The Sri Lankan government announced its withdrawal from the five-year-old cease-fire with the Tamil Tigers Wednesday. The Norwegian-brokered 2002 truce treaty was ignored by both sides, but analysts say the formal withdrawal would open the door to even greater violence.
The Guardian reports that the Sri Lankan government opted to officially abandon the cease-fire on Wednesday, following the latest spate of violence between Colombo and the independence-seeking rebels of the Tamil Tigers, formally known as the Liberation Tigers of Tamil Eelam (LTTE).
The agreement was signed in February 2002 by Ranil Wickremesinghe, who was prime minister at the time, and Velupillai Prabhakaran, the Tamil Tigers' reclusive leader - but it has been in tatters for the past two years. Anura Yapa, the cabinet spokesman and media minister, said: "Today it was proposed to the cabinet by the honourable prime minister that the ceasefire is no longer valid and it's time to withdraw from the ceasefire agreement. All the ministers agreed to the proposal."
The Tamil Tigers have been fighting for an independent homeland for the Tamil minority in northern and eastern Sri Lanka since the 1980s. The rebels have been designated a terrorist organization by several nations, including the US, Britain, and the European Union.
The Associated Press reports that on Thursday, Mr. Yapa left the door open to future peace talks, provided the Tigers disarm first. But, he said it was "useless talking to them now," as fighting between the Tigers and the government raged even during the cease-fire.
The withdrawal is mainly symbolic, signifying the end of an agreement once hailed as a harbinger for peace. It most likely means the end of a Norwegian monitoring mission that was one of the few independent observers to the war in the jungles of Sri Lanka's north. Ending the accord was a "serious step," the Norwegian international development minister and key mediator, Erik Solheim, said on the website of Norway's foreign ministry. "This comes on top of the increasingly frequent and brutal acts of violence perpetrated by both parties, and I am deeply concerned that the violence and hostilities will now escalate even further," Solheim said.
"This means all-out war," said Iqbal Athas, an analyst with Jane's Defence Weekly in Colombo. "The government has dropped the peace option and has opted for a fuller military onslaught on the rebels. "One thing is certain, there'll be more confrontations. There'll be more violence now," he added. "The government perceives it to be end-game ... It will be the most intense period of war Sri Lanka has seen."
Even before the announcement of the cease-fire withdrawal, the government showed signs of wanting to launch a new offensive against the Tigers, according to an Agence France-Presse report. Over the last weekend, state-run newspapers in Sri Lanka had quoted officials promising a military victory over the rebels in 2008, the AFP said.
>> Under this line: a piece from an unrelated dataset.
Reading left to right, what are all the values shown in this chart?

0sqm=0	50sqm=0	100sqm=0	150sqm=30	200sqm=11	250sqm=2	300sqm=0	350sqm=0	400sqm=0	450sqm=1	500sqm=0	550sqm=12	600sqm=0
"We can bring the war against the LTTE to a turning point once we are able to destroy the LTTE capabilities to operate in bunkers and forward defence lines," [Army chief Sarath] Fonseka was quoted as saying in the [state-run] Daily News.
The paper also quoted both navy chief Wasantha Karannagoda and air force commander Roshan Gunatilleke as saying they were "confident" of defeating the Tigers in the new year.
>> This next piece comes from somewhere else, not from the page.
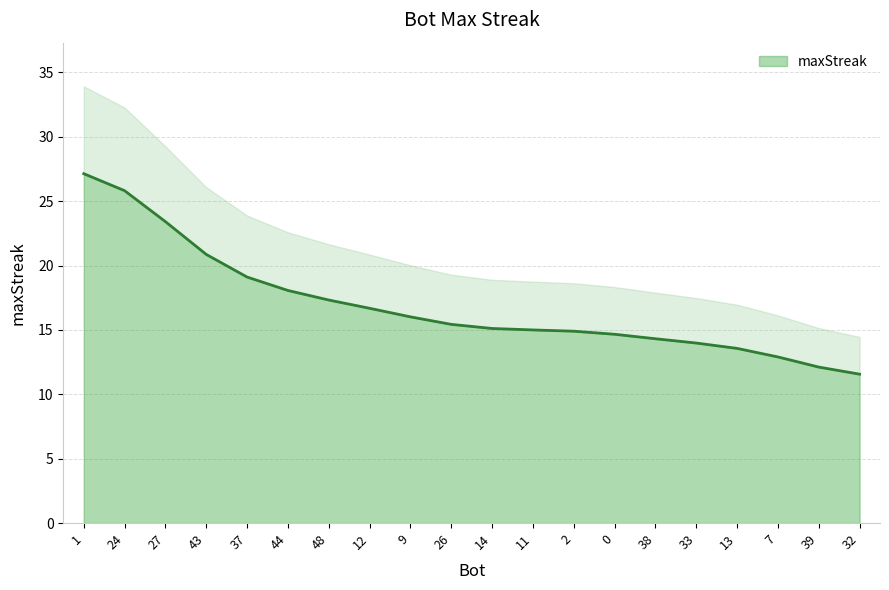

List the labels in order of value, largest first.

1, 24, 27, 43, 37, 44, 48, 12, 9, 26, 14, 11, 2, 0, 38, 33, 13, 7, 39, 32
On Saturday, Defense Secretary Gotabhaya Rajapaksa – brother of Sri Lankan President Mahinda Rajapaksa - drew attention to the number of truce violations, reports Indian daily The Hindu. "The Ceasefire Agreement exists only on paper. Obviously we can see that there is no ceasefire. It has become a joke," he said.
From the beginning of the truce in 2002 until April 2007, the Tamil Tigers violated the cease-fire 3,830 times, while the government violated it 351 times, according to figures cited by The Hindu.
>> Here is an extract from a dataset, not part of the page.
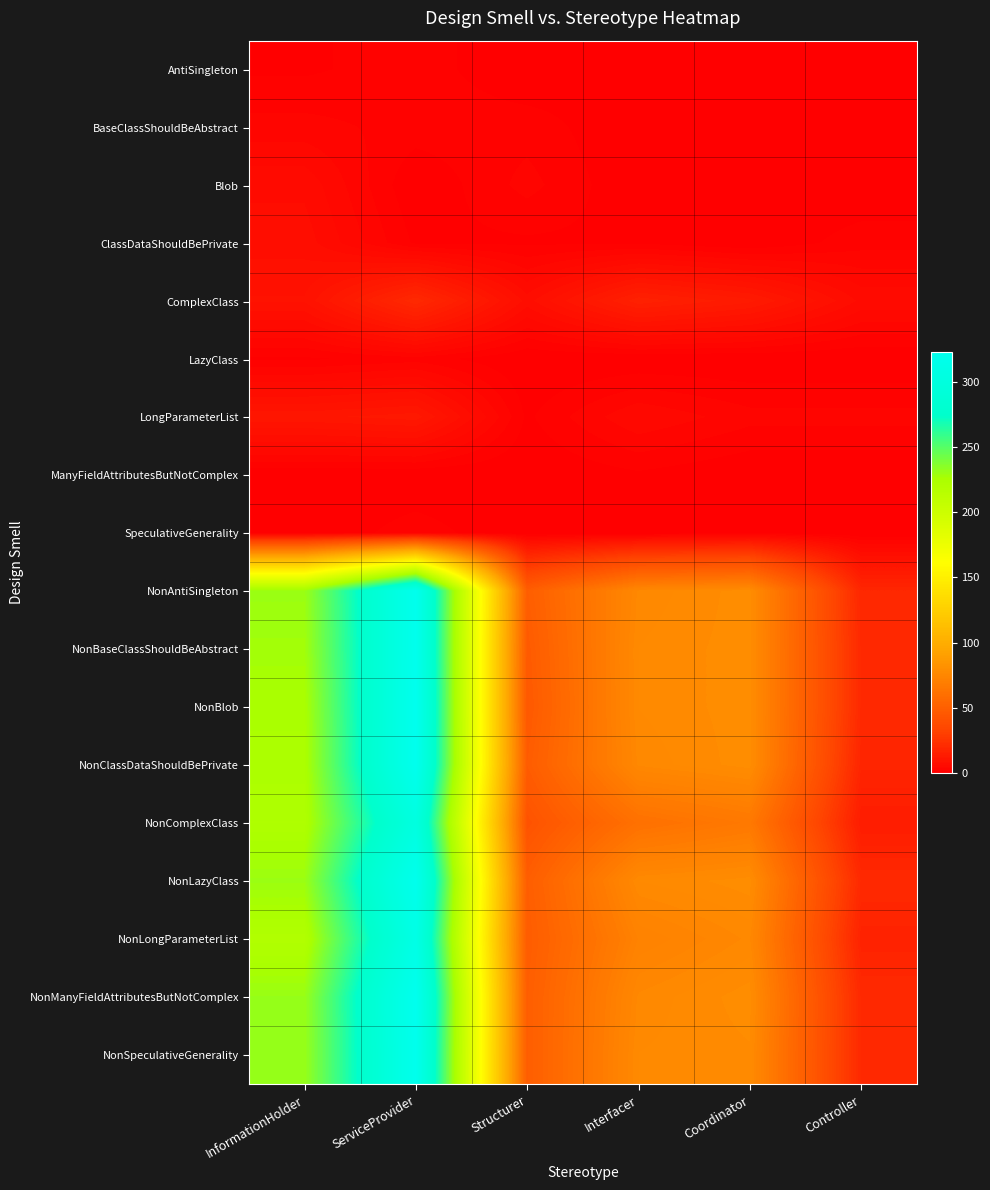

Which has a higher value, Coordinator or Structurer?

Coordinator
India may help the Sri Lankan government fight the Tigers. United Press International reports that India, citing an increased "threat perception" of the Tigers, announced plans Wednesday for joint military exercises with Sri Lankan forces in early 2008.
Sri Lanka's military believes it is gaining the upper hand in the conflict, but the withdrawal decision may also be politically motivated, reports Agence France-Presse.
Analysts said the government of President Mahinda Rajapakse, which has a slim majority in parliament, may also have pulled out of the truce to woo the hardline but influential People's Liberation Front, or the JVP. The JVP saved the government from a humiliating defeat at the December budget vote and has been demanding the abrogation of the ceasefire and an end to Norway's role on the troubled island. Press reports here speculated that the end of the truce could pave the way for the JVP to rejoin the government it left in 2005.
The government's decision to leave the treaty comes amid a new spate of violence in the capital city of Colombo, reports CNN. The government accused the Tigers of planting a bomb that hit an Army bus Wednesday, killing at least four and wounding 28 others. A day earlier, a member of a Tamil opposition party was killed by a gunman outside a Hindu temple.